Once this is done, secure the side panels and move on to the top section on the right. At this point, use a paint brush to apply adhesive to the ridge before you apply the shed felt. Next, hammer nails into the lower edge of the top section at 5 cm intervals.
If you have to felt shed roof corners, start by folding the felt down at each corner. Nail it into place and then use a craft knife to cut a slit in the roof apex overhang. Fold the felt down along the gable and hammer nails in at 10 cm intervals to secure it.
Step 5: Tidy up
After securing the corners, reattach the fascia boards by nailing them back in place. If you have any excess shed felt, use your knife to trim it to make your shed look neat and tidy.
Given the weather here in the UK, common roofing material has a limited life span. But experts advise stripping the roof so that you can inspect and repair the roof timber. Then, lay down a new layer of roofing felt.
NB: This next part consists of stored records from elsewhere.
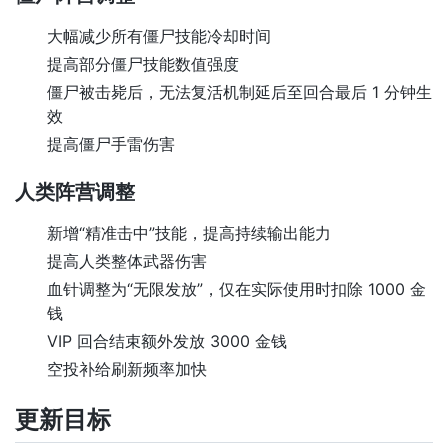
大幅减少所有僵尸技能冷却时间
提高部分僵尸技能数值强度
僵尸被击毙后，无法复活机制延后至回合最后 1 分钟生
效
提高僵尸手雷伤害
人类阵营调整
新增“精准击中”技能，提高持续输出能力
提高人类整体武器伤害
血针调整为“无限发放”，仅在实际使用时扣除 1000 金
钱
VIP 回合结束额外发放 3000 金钱
空投补给刷新频率加快
更新目标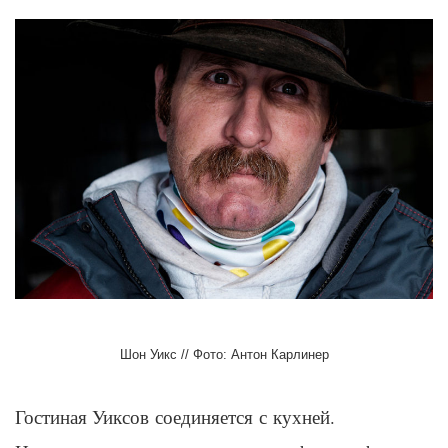
Шон Уикс // Фото: Антон Карлинер
Гостиная У
иксов
соединяется с кухней.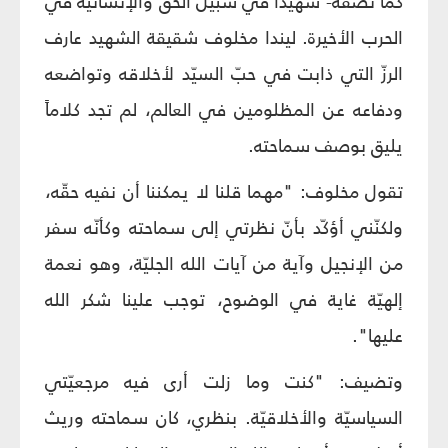
كما تصفه- شهيداً في سبيل الحقّ والإنسانيّة في
الحرب الأخيرة. ليندا مخلوف شقيقة الشهيد عارف
الرزّ التي ذابت في حبّ السيّد لأخلاقه وتواضعه
ودفاعه عن المظلومين في العالم، لم تجد كلاماً
يليق بوصف سماحته.
تقول مخلوف: "مهما قلنا لا يمكننا أن نفيه حقّه،
ولكنّني أؤكّد بأنّ نظرتي إلى سماحته وكأنّه سفر
من الإنجيل وآية من آيات الله الجليّة، وهو نعمة
إلهيّة غاية في الوضوح، توجب علينا شكر الله
عليها".
وتضيف: "كنت وما زلت أرى فيه مرجعيّتي
السياسيّة والأخلاقيّة. بنظري، كان سماحته وريث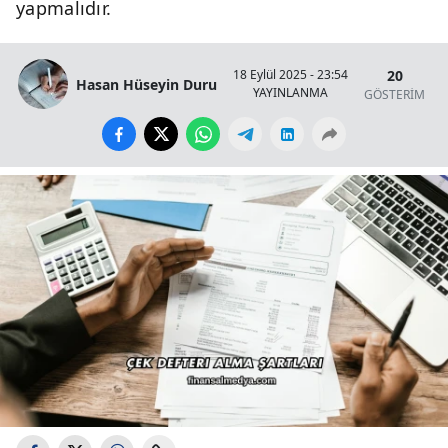
yapmalıdır.
20
18 Eylül 2025 - 23:54
Hasan Hüseyin Duru
YAYINLANMA
GÖSTERİM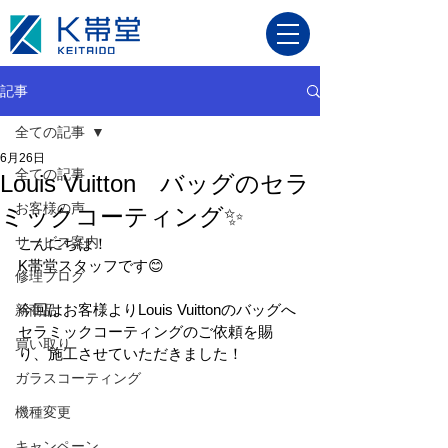
記事
全ての記事
6月26日
全ての記事
Louis Vuitton バッグのセラ
お客様の声
ミックコーティング✨
サービス案内
こんにちは！
K帯堂スタッフです😊
修理ブログ
今回はお客様よりLouis Vuittonのバッグへ
新商品
セラミックコーティングのご依頼を賜
買い取り
り、施工させていただきました！
ガラスコーティング
機種変更
キャンペーン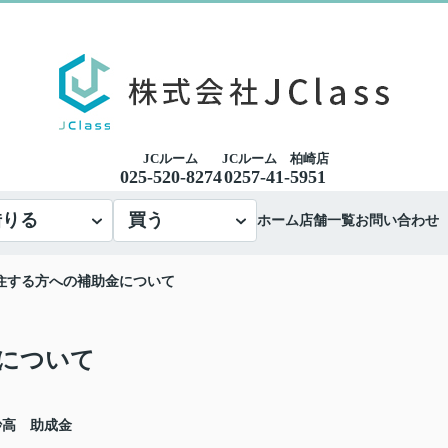
JCルーム
JCルーム 柏崎店
025-520-8274
0257-41-5951
借りる
買う
ホーム
店舗一覧
お問い合わせ
住する方への補助金について
について
妙高 助成金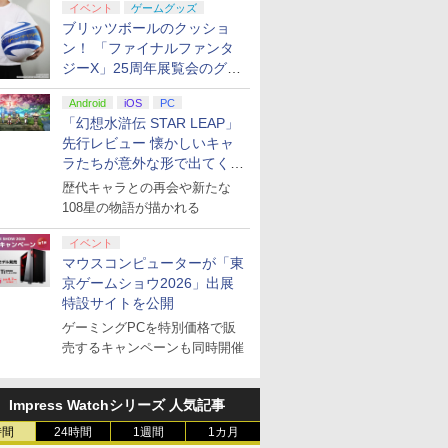
イベント
ゲームグッズ
ブリッツボールのクッショ
ン！ 「ファイナルファンタ
ジーX」25周年展覧会のグッ
ズ情報が公開
Android
iOS
PC
「幻想水滸伝 STAR LEAP」
先行レビュー 懐かしいキャ
ラたちが意外な形で出てくる
シリーズ完全新作！
歴代キャラとの再会や新たな
108星の物語が描かれる
イベント
マウスコンピューターが「東
京ゲームショウ2026」出展
特設サイトを公開
ゲーミングPCを特別価格で販
売するキャンペーンも同時開催
Impress Watchシリーズ 人気記事
時間
24時間
1週間
1カ月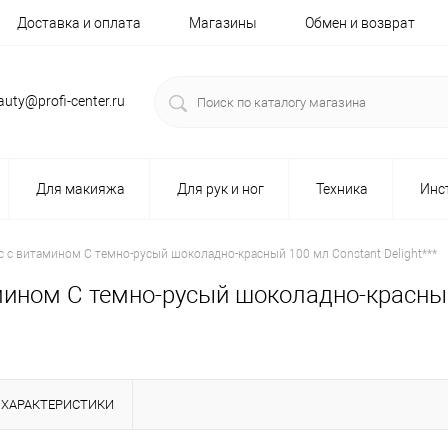
Доставка и оплата
Магазины
Обмен и возврат
auty@profi-center.ru
Для макияжа
Для рук и ног
Техника
Инс
с с витамином С темно-русый шоколадно-красный 100 мл Constant Delight***
мином С темно-русый шоколадно-красный 
ХАРАКТЕРИСТИКИ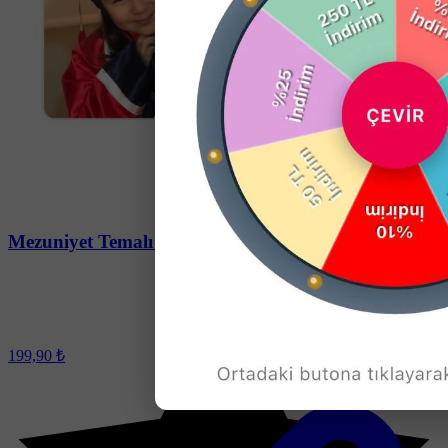
Soru-Cevap
Mezuniyet Temalı Magnet - 10 Adet
199,90 ₺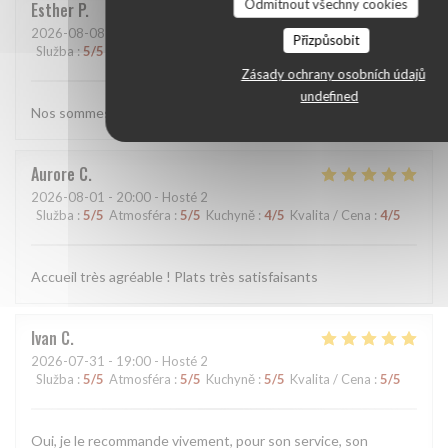
Odmítnout všechny cookies
Esther
P
2026-08-08
- 13:00 - Hosté 2
Přizpůsobit
Služba
:
5
/5
Atmosféra
:
5
/5
Kuchyně
:
5
/5
Kvalita / Cena
:
5
/5
Zásady ochrany osobních údajů
undefined
Nos sommes toujours aussi satisfaits des plats et de l'accueil.
Aurore
C
2026-08-01
- 20:00 - Hosté 2
Služba
:
5
/5
Atmosféra
:
5
/5
Kuchyně
:
4
/5
Kvalita / Cena
:
4
/5
Accueil très agréable ! Plats très satisfaisants
Ivan
C
2026-07-31
- 19:00 - Hosté 2
Služba
:
5
/5
Atmosféra
:
5
/5
Kuchyně
:
5
/5
Kvalita / Cena
:
5
/5
Oui, je le recommande vivement, pour son service, son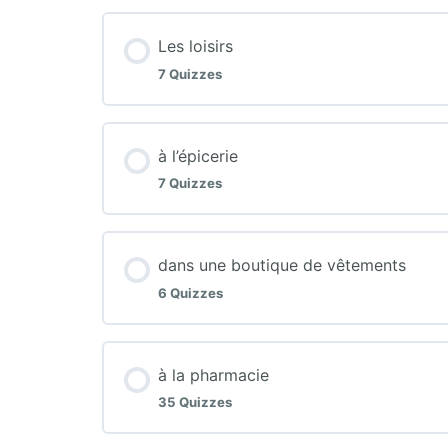
Les loisirs
7 Quizzes
à l’épicerie
7 Quizzes
dans une boutique de vêtements
6 Quizzes
à la pharmacie
35 Quizzes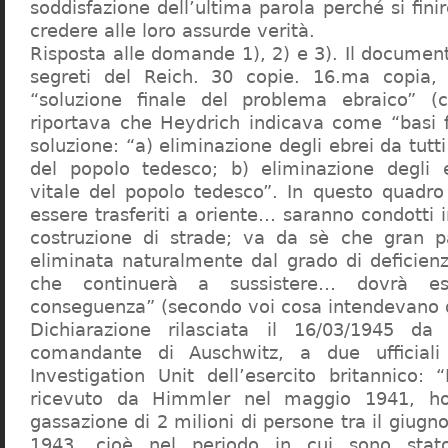
soddisfazione dell’ultima parola perché si finir
credere alle loro assurde verità.
Risposta alle domande 1), 2) e 3). Il documen
segreti del Reich. 30 copie. 16.ma copia, 
“soluzione finale del problema ebraico” (c
riportava che Heydrich indicava come “basi 
soluzione: “a) eliminazione degli ebrei da tutti 
del popolo tedesco; b) eliminazione degli e
vitale del popolo tedesco”. In questo quadro
essere trasferiti a oriente… saranno condotti in
costruzione di strade; va da sè che gran pa
eliminata naturalmente dal grado di deficienza
che continuerà a sussistere… dovrà ess
conseguenza” (secondo voi cosa intendevano d
Dichiarazione rilasciata il 16/03/1945 d
comandante di Auschwitz, a due ufficial
Investigation Unit dell’esercito britannico: 
ricevuto da Himmler nel maggio 1941, ho
gassazione di 2 milioni di persone tra il giugno
1943, cioè nel periodo in cui sono sta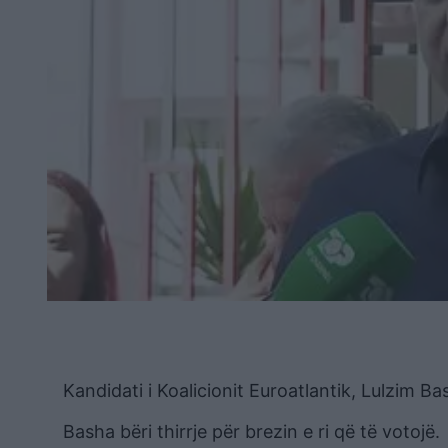
Kandidati i Koalicionit Euroatlantik, Lulzim Ba
Basha bëri thirrje për brezin e ri që të votojë.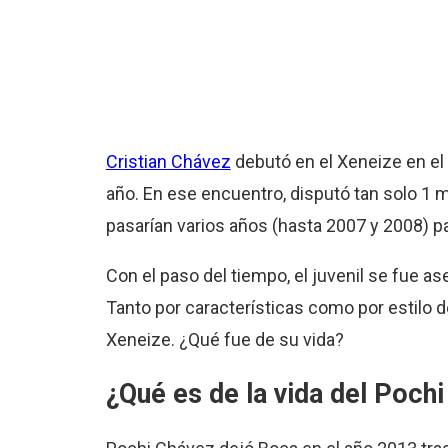
Cristian Chávez
debutó en el Xeneize en el
año. En ese encuentro, disputó tan solo 1 m
pasarían varios años (hasta 2007 y 2008) pa
Con el paso del tiempo, el juvenil se fue 
Tanto por características como por estilo 
Xeneize. ¿Qué fue de su vida?
¿Qué es de la vida del Poch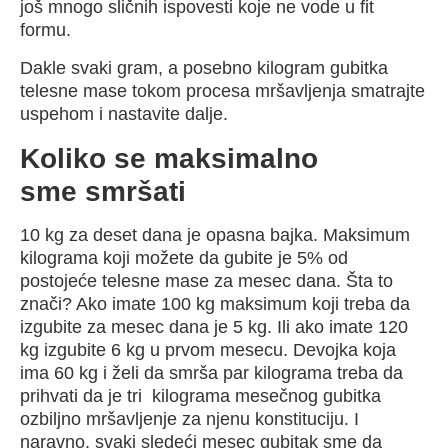
još mnogo sličnih ispovesti koje ne vode u fit
formu.
Dakle svaki gram, a posebno kilogram gubitka
telesne mase tokom procesa mršavljenja smatrajte
uspehom i nastavite dalje.
Koliko se maksimalno
sme
smršati
10 kg za deset dana je opasna bajka. Maksimum
kilograma koji možete da gubite je 5% od
postojeće telesne mase za mesec dana. Šta to
znači? Ako imate 100 kg maksimum koji treba da
izgubite za mesec dana je 5 kg. Ili ako imate 120
kg izgubite 6 kg u prvom mesecu. Devojka koja
ima 60 kg i želi da smrša par kilograma treba da
prihvati da je tri kilograma mesečnog gubitka
ozbiljno mršavljenje za njenu konstituciju. I
naravno, svaki sledeći mesec gubitak sme da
To successfully install roof felt, use adhesive sparingly. This is because the bitumen in the shed felt will expand in warm weather and contract in the cold. If you use too much adhesive, it’ll not provide as much give, which could lead to tearing or cracking.
Lean-to-sheds will follow a similar process to a standard shed. But you’ll only need one piece of felt to cover the whole area of the roof.
If the lean-to shed is freestanding, cut a narrower strip of felt. This is enough to run along the top edge with a slight overlap to give 5cm down the back wall.